• [Using the information]
1. Translate this sentence from the passage about the Exners into Spanish: "They met at high school and studied architecture together at the Danish Academy where they graduated in 1954."
2. In the passage about the Exners, copy out the part that opens with the words containing "They were awarded" and closes with "Architects (Hon. FAIA).", renaming "Eckersberg Medal" to "Eckersberg Award".
3. Answer from the passage about the Exners:
(a) In what year did the couple graduate from the Danish Academy?
(b) In which country is the Ter Apel Monastery?
(c) In what year did they receive the Europa Nostra award?

• [Supplied passage]
---------------
Inger Augusta Exner, Hon. FAIA (born 20 August 1926, Randers) and Johannes Exner, Hon. FAIA (born 25 March 1926, Hald near Randers; died 16 May 2015) were a Danish couple who cooperated closely as architects. They met at high school and studied architecture together at the Danish Academy where they graduated in 1954. They married in 1952.

In 1958, they opened their own firm, specializing in the construction of churches and in restoration work. Completed projects include Præstebro Church, in Herlev (1966–69), Nørrelandskirke, Holstebro (1967–69), Islev Church, Rødovre (1968–69), Gug Church, Aalborg (1973) and Sædden Church, Esbjerg (1978). Their restoration work included Copenhagen's Rundetårn and Trinity Church (1981–83) as well as the castle of Koldinghus (1972–92) earning them the Europa Nostra award in 1994. In 2001 they completed a new West wing for the Ter Apel Monastery in the Netherlands.

They were awarded the Eckersberg Medal in 1983, the Nykredit Architecture Prize in 1991 and the C. F. Hansen Medal in 1992. In 1992 they were also both given Honorary Memberships of the American Institute of Architects (Hon. FAIA).
---------------
• [Data for analysis]
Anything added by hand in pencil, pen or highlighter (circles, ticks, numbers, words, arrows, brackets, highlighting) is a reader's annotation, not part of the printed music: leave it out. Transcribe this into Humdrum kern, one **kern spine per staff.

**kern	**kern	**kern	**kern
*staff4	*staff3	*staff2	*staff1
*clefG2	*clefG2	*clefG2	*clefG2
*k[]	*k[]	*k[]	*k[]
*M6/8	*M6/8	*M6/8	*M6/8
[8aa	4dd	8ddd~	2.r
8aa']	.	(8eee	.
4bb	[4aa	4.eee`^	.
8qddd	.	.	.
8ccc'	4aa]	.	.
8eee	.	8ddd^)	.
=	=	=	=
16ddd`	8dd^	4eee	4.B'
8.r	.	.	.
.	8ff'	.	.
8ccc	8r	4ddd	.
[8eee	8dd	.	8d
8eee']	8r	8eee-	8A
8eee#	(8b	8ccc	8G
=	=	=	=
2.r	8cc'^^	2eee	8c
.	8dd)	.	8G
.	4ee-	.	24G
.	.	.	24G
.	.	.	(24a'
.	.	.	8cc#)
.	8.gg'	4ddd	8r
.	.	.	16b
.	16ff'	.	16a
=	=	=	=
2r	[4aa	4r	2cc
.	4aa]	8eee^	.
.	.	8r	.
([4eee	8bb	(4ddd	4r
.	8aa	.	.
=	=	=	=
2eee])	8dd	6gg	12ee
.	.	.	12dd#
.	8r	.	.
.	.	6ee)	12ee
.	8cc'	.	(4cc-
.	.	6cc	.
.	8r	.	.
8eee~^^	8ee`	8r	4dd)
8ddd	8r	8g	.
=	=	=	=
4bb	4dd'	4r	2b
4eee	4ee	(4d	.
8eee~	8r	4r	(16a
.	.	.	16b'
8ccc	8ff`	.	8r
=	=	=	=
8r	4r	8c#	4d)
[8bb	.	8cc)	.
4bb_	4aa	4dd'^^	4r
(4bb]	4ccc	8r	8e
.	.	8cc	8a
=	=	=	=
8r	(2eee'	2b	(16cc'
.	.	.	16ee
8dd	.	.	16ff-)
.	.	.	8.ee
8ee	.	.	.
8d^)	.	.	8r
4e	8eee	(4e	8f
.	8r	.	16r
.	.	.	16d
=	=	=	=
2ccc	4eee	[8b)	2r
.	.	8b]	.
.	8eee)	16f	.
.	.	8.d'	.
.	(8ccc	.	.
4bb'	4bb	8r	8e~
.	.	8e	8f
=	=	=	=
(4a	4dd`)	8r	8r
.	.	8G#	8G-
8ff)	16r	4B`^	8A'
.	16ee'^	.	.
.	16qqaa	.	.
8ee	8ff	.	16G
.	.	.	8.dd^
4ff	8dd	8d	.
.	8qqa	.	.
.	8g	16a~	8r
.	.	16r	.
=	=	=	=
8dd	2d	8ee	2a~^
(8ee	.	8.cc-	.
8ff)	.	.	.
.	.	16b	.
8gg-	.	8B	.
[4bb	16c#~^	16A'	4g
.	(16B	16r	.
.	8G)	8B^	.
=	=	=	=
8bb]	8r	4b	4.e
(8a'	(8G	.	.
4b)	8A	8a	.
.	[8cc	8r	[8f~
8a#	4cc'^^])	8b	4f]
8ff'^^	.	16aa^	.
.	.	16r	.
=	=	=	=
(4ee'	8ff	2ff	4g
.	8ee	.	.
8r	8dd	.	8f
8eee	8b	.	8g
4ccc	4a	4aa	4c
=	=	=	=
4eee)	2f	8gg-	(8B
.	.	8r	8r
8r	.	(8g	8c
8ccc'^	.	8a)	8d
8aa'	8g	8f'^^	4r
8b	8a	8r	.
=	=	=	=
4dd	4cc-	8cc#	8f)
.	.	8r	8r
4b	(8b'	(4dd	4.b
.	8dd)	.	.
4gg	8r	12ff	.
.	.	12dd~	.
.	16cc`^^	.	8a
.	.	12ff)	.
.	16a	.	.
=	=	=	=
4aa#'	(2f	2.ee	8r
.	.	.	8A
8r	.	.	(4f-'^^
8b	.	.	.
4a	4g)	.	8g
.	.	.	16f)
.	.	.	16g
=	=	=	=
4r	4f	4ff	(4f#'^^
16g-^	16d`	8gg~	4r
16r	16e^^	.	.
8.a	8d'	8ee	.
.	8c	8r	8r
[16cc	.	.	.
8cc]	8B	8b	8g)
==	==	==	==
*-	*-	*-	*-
---------------
• [Written answers]
1. Se conocieron en la escuela secundaria y estudiaron arquitectura juntos en la Academia Danesa, donde se graduaron en 1954.

2.
They were awarded the Eckersberg Award in 1983, the Nykredit Architecture Prize in 1991 and the C. F. Hansen Medal in 1992. In 1992 they were also both given Honorary Memberships of the American Institute of Architects (Hon. FAIA).

3.
(a) 1954
(b) The Netherlands
(c) 1994